■ Data excerpts:
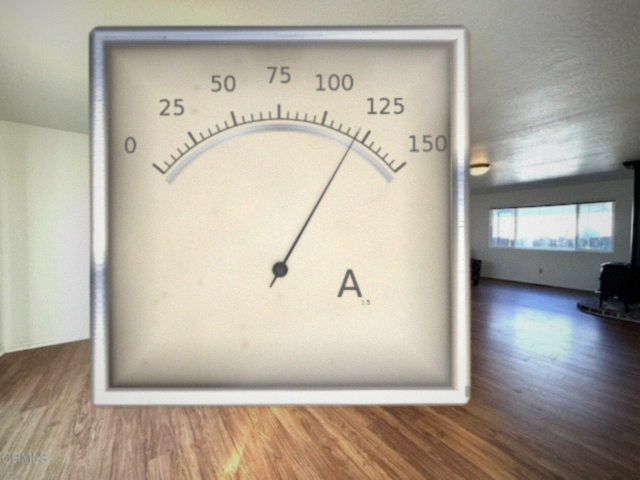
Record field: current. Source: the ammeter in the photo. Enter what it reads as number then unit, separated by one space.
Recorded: 120 A
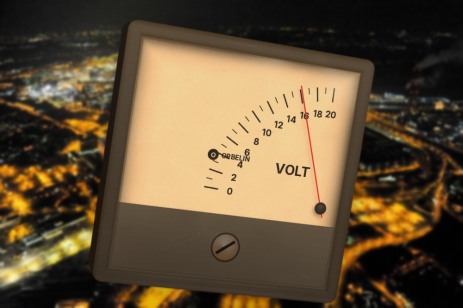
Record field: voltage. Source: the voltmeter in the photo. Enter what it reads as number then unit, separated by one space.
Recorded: 16 V
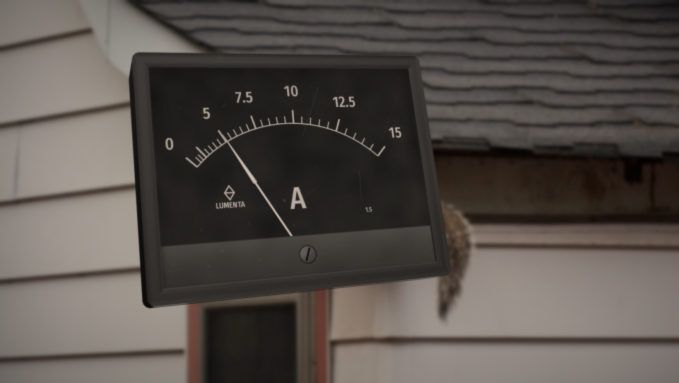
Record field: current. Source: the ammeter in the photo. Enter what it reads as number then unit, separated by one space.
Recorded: 5 A
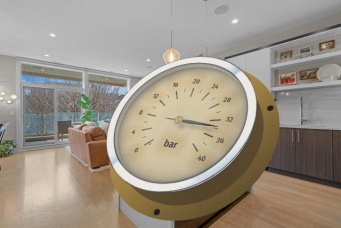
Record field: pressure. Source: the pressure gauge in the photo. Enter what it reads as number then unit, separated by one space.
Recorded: 34 bar
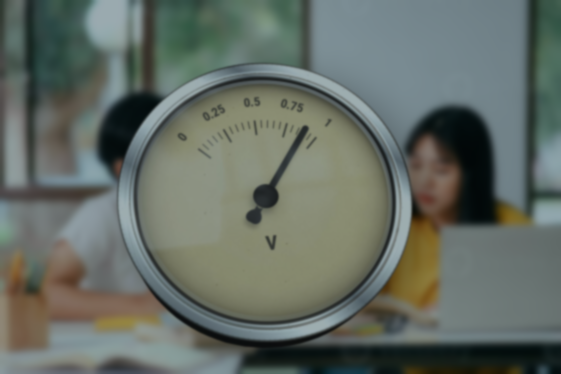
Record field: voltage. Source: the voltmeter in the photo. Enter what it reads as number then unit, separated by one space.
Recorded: 0.9 V
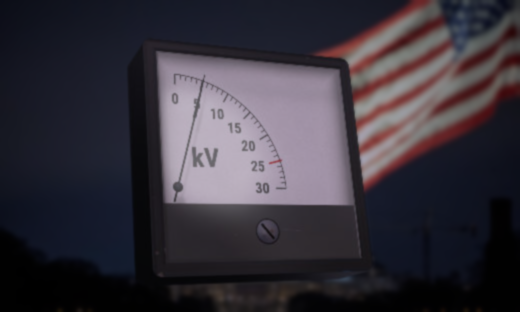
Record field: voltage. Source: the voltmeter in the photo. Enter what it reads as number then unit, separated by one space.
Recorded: 5 kV
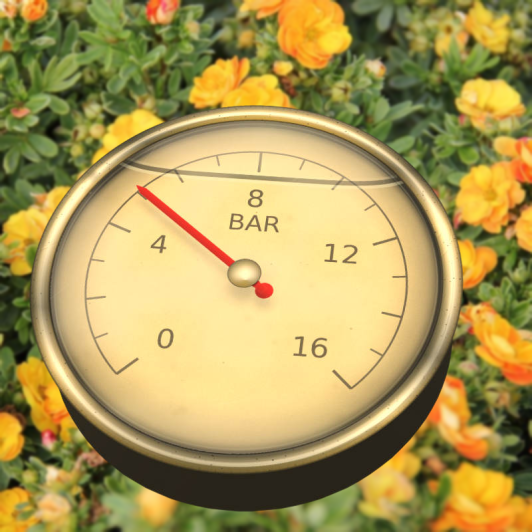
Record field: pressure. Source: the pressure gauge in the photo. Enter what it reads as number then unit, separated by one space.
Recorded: 5 bar
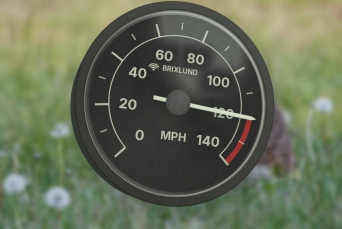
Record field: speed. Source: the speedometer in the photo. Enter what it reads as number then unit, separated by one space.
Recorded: 120 mph
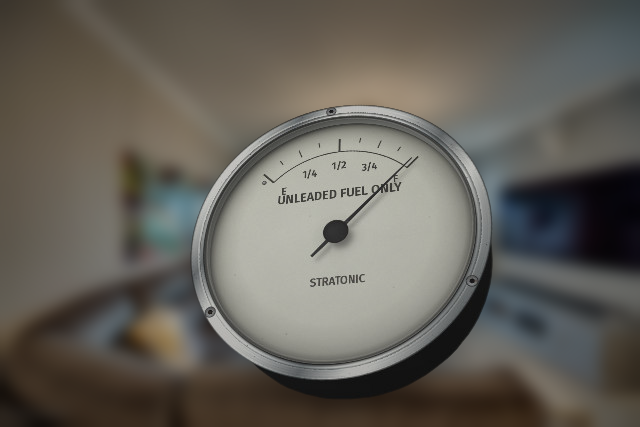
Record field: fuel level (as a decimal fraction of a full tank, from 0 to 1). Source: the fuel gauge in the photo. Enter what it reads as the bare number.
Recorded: 1
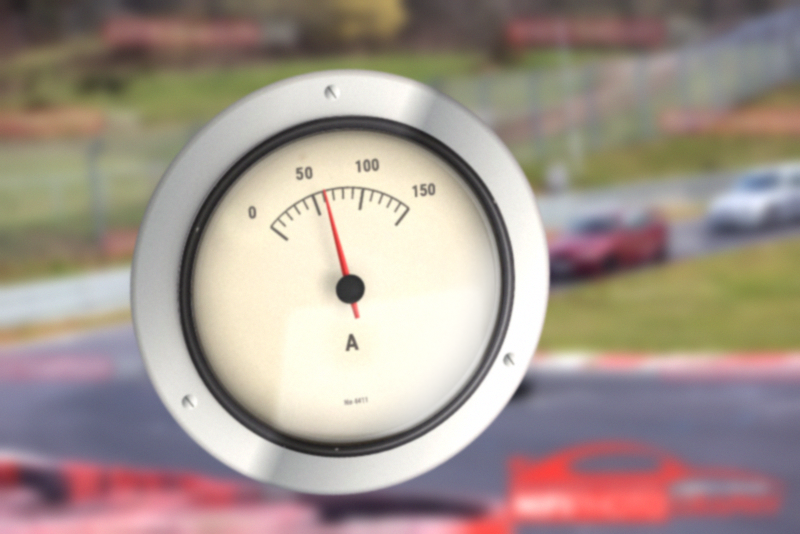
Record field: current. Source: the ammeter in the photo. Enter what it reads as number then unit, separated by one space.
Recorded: 60 A
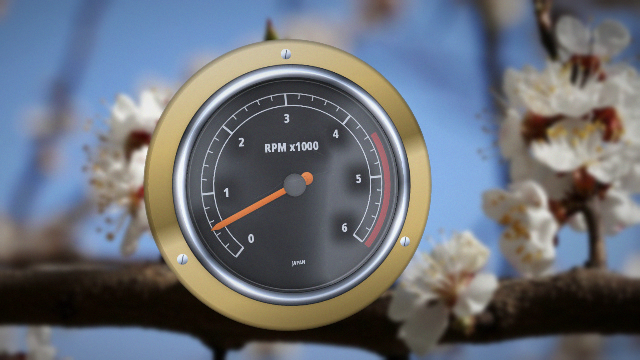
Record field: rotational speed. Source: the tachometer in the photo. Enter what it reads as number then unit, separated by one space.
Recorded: 500 rpm
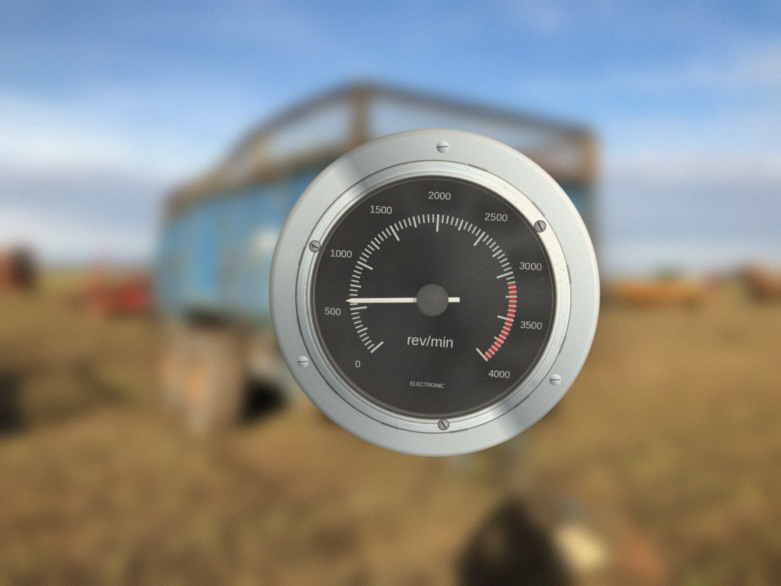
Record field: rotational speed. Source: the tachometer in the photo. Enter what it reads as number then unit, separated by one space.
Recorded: 600 rpm
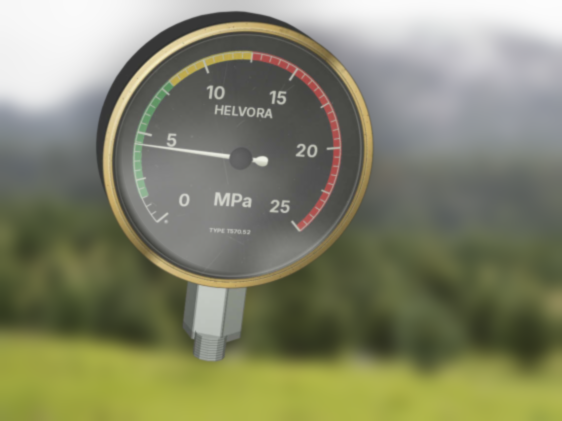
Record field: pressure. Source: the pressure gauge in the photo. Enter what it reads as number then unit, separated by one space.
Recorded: 4.5 MPa
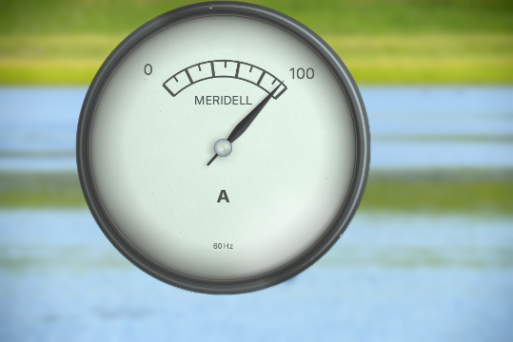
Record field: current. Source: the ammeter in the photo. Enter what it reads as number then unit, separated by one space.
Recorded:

■ Instruction: Print the lines above word for word, omitting the pictures.

■ Solution for this problem:
Record field: current. Source: the ammeter in the photo. Enter what it reads as number then unit, separated by one space.
Recorded: 120 A
Record field: voltage. Source: the voltmeter in the photo. Enter what it reads as number then unit, separated by one space.
Recorded: 16 V
Record field: current. Source: the ammeter in the photo. Enter what it reads as number then unit, separated by one space.
Recorded: 5 A
Record field: pressure. Source: the pressure gauge in the photo. Enter what it reads as number then unit, separated by one space.
Recorded: 34 bar
Record field: voltage. Source: the voltmeter in the photo. Enter what it reads as number then unit, separated by one space.
Recorded: 0.9 V
Record field: voltage. Source: the voltmeter in the photo. Enter what it reads as number then unit, separated by one space.
Recorded: 5 kV
Record field: pressure. Source: the pressure gauge in the photo. Enter what it reads as number then unit, separated by one space.
Recorded: 5 bar
Record field: speed. Source: the speedometer in the photo. Enter what it reads as number then unit, separated by one space.
Recorded: 120 mph
Record field: fuel level (as a decimal fraction of a full tank, from 0 to 1). Source: the fuel gauge in the photo. Enter what it reads as the bare number.
Recorded: 1
Record field: current. Source: the ammeter in the photo. Enter what it reads as number then unit, separated by one space.
Recorded: 60 A
Record field: rotational speed. Source: the tachometer in the photo. Enter what it reads as number then unit, separated by one space.
Recorded: 500 rpm
Record field: rotational speed. Source: the tachometer in the photo. Enter what it reads as number then unit, separated by one space.
Recorded: 600 rpm
Record field: pressure. Source: the pressure gauge in the photo. Enter what it reads as number then unit, separated by one space.
Recorded: 4.5 MPa
Record field: current. Source: the ammeter in the photo. Enter what it reads as number then unit, separated by one space.
Recorded:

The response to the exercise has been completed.